Tuesday, April 29, 2014

NEPAL: CBS forecasts FY2014 GDP growth rate to be 5.2%

The Central Bureau of Statistics (CBS) has come up with preliminary estimates of national accounts for FY2014. It projects real GDP growth (basic prices) at 5.2% in FY2014, up from 3.5% revised estimated for FY2013 but lower than the government’s target of 5.5% targeted in the FY2014 budget. The main driver of growth is projected to be services sector (growth of 6.1%), followed by agriculture sector (growth of 4.7%, up from a sluggish 1.1% in FY2013) and industry sector (growth of 2.7%).
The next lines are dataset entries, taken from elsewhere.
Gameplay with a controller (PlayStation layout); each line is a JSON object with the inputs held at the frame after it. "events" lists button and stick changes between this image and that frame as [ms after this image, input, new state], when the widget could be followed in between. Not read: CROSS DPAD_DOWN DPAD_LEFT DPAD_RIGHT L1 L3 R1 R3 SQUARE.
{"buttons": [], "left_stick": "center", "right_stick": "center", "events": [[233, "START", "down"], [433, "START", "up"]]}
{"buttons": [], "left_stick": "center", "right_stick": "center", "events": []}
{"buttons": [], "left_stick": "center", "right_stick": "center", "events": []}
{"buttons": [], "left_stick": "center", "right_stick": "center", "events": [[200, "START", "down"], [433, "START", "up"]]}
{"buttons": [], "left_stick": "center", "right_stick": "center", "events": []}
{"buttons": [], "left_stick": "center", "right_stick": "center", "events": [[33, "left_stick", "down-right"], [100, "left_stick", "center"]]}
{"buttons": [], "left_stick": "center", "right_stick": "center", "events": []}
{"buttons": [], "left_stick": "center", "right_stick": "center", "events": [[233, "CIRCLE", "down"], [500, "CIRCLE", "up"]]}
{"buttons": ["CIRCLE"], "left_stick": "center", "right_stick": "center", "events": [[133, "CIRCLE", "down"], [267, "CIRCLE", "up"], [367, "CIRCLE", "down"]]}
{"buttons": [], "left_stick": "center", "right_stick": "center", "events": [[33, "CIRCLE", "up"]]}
The size of the economy is projected to be US$19.4 billion in FY2014, slightly up from US$19.2 billion in FY2013. In Nepalese rupee, the size of the economy in FY2014 is projected to be NRs1.9 trillion.

GDP growth rate (basic prices)
Composition of GDP (%)

GDP (current producers prices)

GDP, NRs billion
GDP, $ billion

In terms of contribution to GDP growth, 62% is expected to come from services sector, followed by 31% from agriculture sector and the rest 7% from industry sector. In FY2013, the unfavorable monsoon and the shortage of chemical fertilizers brought down agriculture sector’s contribution to 11%, the same as industry sector’s contribution. The rest 78% was of FY2013 GDP growth came from services sector. 

Among the sub-sectors, wholesale and retail trade is projected to grow by 8.8%, up from 6.8% in FY2013. It is followed by other services sub-sectors such as transport, storage and communication (7.5%), hotels and restaurants (7.1%), and education (6%) among others. Real estate, renting and business sub-sector is projected to grow by 3%, marginally up from 2.7%. Agriculture and forestry sub-sector is projected to grow by 4.7%, up 1.1% in FY2013.

While manufacturing growth is projected to slow down to 1.9% from 3.7% in FY2013, construction growth is projected to recover, albeit slowly, to 2.9% from 2% a year earlier. The share of manufacturing in GDP is continuing to decline, reaching an estimated 6.1% of GDP in FY2014. Similarly, industry sector is also projected to shrink to 14% of GDP from 14.6% of GDP in FY2013.

While gross national savings are projected to increase (46.4% of GDP in FY2014) on account of the high remittance inflows, gross domestic savings are declining (8.9% of GDP in FY2014) reflecting the high consumption (91.1% of GDP in FY2014). Exports of goods and services are projected to recover slightly to 12.1% of GDP from 10.7% of GDP in FY2013, but the larger increases in imports of goods and services further widened trade deficit (goods and services).

Per capita GDP in local currency is estimated to grow by 12.4%, up from 9.4% in FY2013. However, due to the depreciation of Nepalese rupee against the US dollar, per capita GDP in US$ terms is projected to decline. In FY2014, per capita GDP is projected to be US$703 (NRs69,919). The high inflow of remittances is seen in the large different between per capita GDP (and also per capita GNI, which includes net factor income from abroad as well) and per capita GNDI (which includes net transfers from abroad on top of per capita GNI). In FY2014, per capita GNI and per capita GNDI are projected to be US$717 and US$967 (NRs71,305 and NRs96,155, respectively).

Few explanations to note here:
  • Real estate sector is struggling to grow as the 25% lending cap to real estate and housing fixed by central bank is helping to lower BFIs exposure to this sector.
  • The high growth of services activities are primarily driven by remittances-backed consumer demand of mostly imported goods. Hence, services sector activities are the largest contributor to GDP growth and also a major revenue generator for the government.
  • The favorable monsoon and timely availability of agricultural inputs jacked up agriculture sector growth. The MOAD projected paddy, maize and millet production to grow by 12%, 9.9% and 6.1%, respectively. In FY2013, while paddy and maize production decreased by 11.2% and 9.3%, respectively, millet production grew by a mere 2%.
  • The less than expected growth of construction sector indicates the slow capital expenditure despite the timely full budget in FY2013.
  • Despite the improving political environment, the manufacturing sector failed to pick up. In fact, its growth rate is projected to decline to 1.9% from 3.7% in FY2013. It reflects the structural bottlenecks and persistent supply-side constraints.
Starting this year, the CBS has also come up with quarterly estimates of GDP. It is supplying seasonally unadjusted and seasonally adjusted quarterly data. This is a good initiative. Now, the CBS should work on producing timely quarterly data (for FY2104, the first two quarters data are produced so far) and the annualized growth rate based on these.

Earlier, the ADB, the WB, and the IMF projected GDP growth at 4.5%.